* Material provided:

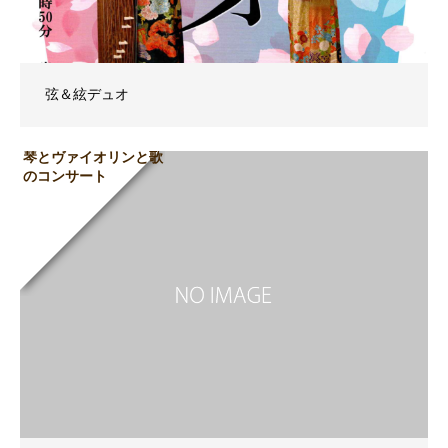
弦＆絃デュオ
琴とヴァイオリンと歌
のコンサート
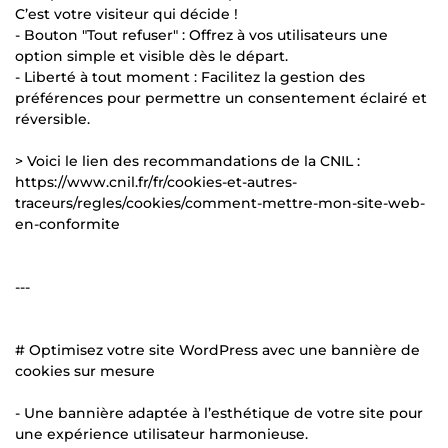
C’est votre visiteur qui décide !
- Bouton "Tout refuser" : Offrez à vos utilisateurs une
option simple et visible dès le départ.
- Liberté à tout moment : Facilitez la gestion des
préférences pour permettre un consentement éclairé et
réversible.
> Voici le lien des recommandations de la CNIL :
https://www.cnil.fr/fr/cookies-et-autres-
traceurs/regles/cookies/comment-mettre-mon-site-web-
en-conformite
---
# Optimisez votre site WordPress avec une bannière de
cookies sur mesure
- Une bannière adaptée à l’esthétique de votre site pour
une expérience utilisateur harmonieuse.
--
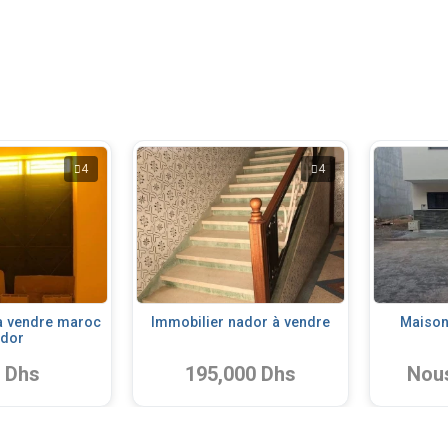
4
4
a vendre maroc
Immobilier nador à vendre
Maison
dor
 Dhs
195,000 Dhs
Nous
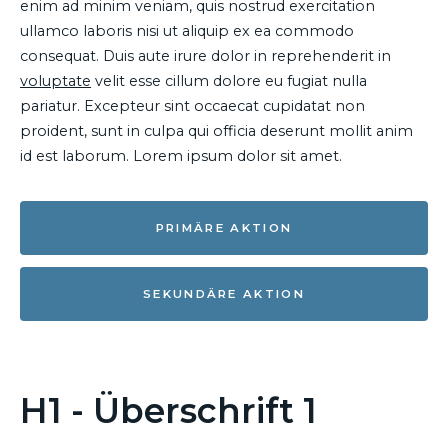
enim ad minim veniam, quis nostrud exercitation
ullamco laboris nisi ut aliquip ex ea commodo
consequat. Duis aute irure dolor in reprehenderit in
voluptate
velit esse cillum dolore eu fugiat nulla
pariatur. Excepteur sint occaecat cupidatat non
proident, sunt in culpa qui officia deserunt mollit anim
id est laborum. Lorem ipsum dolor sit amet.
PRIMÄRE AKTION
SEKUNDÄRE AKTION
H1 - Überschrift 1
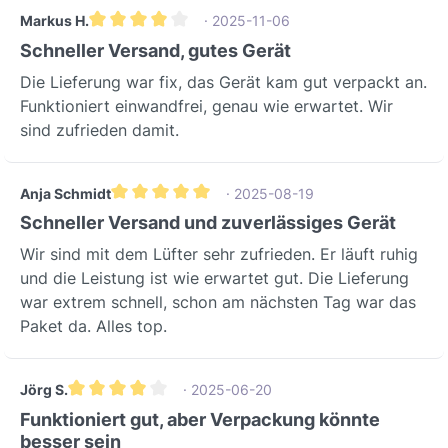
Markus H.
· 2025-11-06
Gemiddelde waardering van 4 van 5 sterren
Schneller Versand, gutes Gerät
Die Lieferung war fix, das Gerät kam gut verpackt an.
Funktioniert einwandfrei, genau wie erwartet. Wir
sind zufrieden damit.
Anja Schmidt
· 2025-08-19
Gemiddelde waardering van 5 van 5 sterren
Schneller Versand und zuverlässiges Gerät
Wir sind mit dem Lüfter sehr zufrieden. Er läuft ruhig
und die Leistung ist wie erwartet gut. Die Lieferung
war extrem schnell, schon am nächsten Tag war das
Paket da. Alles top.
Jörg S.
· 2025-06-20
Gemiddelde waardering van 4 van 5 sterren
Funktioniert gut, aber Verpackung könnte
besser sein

* Problem to work on:
For each line above that contains "Schneller", make a copy.

* Response area:
Schneller Versand, gutes Gerät
Schneller Versand und zuverlässiges Gerät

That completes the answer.